La politique de santé prônée par le gouvernement n’est en rien le programme présidentiel de François Hollande mais celui de Jean-Luc Mélenchon, inspiré par des experts jusqu’aux-boutistes proches de la Ministre de la santé actuelle. Le Front de gauche avait en effet clairement affiché sa volonté d’instaurer une médecine financée à 100% par la collectivité et contrôlée par l’Etat. C’est dans sa logique révolutionnaire et les moyens politiques prônés par ce parti auraient permis son application. Le seul problème est que les Français n’ont pas élu M. Mélenchon, dont aucun membre du parti ne figure au gouvernement. Le gouvernement n’a donc aucune légitimité électorale pour menacer l’existence de l’exercice libéral de la médecine, encore moins les libertés fondamentales des citoyens français en matière de santé.

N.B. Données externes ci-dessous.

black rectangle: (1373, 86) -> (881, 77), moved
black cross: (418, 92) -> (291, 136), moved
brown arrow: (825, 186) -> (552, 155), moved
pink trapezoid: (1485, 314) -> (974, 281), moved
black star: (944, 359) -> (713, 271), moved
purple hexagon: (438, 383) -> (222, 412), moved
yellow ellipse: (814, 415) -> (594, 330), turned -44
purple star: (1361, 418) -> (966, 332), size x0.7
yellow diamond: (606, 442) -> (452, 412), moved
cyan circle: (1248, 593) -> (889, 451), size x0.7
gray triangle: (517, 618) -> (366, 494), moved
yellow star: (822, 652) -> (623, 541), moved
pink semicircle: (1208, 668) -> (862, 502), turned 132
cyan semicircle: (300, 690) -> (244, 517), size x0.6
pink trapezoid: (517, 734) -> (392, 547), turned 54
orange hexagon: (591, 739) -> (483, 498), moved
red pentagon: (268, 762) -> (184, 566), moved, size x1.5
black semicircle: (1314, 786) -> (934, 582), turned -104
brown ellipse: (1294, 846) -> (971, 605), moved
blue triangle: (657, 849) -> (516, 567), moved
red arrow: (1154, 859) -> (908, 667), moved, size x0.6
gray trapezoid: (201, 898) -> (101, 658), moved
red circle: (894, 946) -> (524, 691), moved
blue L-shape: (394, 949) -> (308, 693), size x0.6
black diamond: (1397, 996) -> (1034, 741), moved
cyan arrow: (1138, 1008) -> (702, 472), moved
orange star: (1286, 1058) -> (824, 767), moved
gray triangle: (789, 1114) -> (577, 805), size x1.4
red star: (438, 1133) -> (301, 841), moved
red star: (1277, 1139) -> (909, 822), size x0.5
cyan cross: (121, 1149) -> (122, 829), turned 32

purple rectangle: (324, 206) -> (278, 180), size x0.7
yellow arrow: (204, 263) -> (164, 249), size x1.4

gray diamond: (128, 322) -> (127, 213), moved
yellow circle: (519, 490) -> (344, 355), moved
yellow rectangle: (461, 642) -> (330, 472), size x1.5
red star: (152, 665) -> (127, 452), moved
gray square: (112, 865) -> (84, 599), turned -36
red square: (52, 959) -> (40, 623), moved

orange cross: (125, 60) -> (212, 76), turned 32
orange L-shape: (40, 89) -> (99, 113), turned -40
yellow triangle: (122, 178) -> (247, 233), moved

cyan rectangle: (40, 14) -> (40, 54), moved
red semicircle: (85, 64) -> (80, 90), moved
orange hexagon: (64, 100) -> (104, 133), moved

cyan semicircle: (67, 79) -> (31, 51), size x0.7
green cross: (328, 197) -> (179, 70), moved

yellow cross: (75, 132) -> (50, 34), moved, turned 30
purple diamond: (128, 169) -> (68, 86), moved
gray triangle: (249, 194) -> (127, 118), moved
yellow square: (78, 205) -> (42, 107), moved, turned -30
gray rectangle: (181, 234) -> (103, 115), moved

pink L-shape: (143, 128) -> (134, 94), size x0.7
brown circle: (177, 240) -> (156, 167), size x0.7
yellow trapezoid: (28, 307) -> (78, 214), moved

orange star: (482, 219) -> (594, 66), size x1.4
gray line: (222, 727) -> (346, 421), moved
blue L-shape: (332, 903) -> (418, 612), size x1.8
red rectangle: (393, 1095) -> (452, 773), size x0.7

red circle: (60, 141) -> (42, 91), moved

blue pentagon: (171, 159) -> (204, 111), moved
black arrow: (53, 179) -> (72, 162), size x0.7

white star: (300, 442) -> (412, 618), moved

Si on y ajoute les propos méprisants et infondés, qui ont profondément blessé la communauté médicale dans son ensemble, tenus sans relâche par la Ministre de la santé envers les médecins libéraux depuis son installation au Ministère, la contestation sociale de cette semaine pourrait se révéler à haut risque pour le gouvernement. L’histoire nous a appris le fonctionnement insurrectionnel de notre pays, dont la logique est inscrite dans l’article 35 de la déclaration des droits de l’homme et du citoyen de 1789 : «  Quand le gouvernement viole les droits du peuple, l’insurrection est pour le peuple et pour chaque portion du peuple, le plus sacré des droits et le plus indispensable des devoirs ».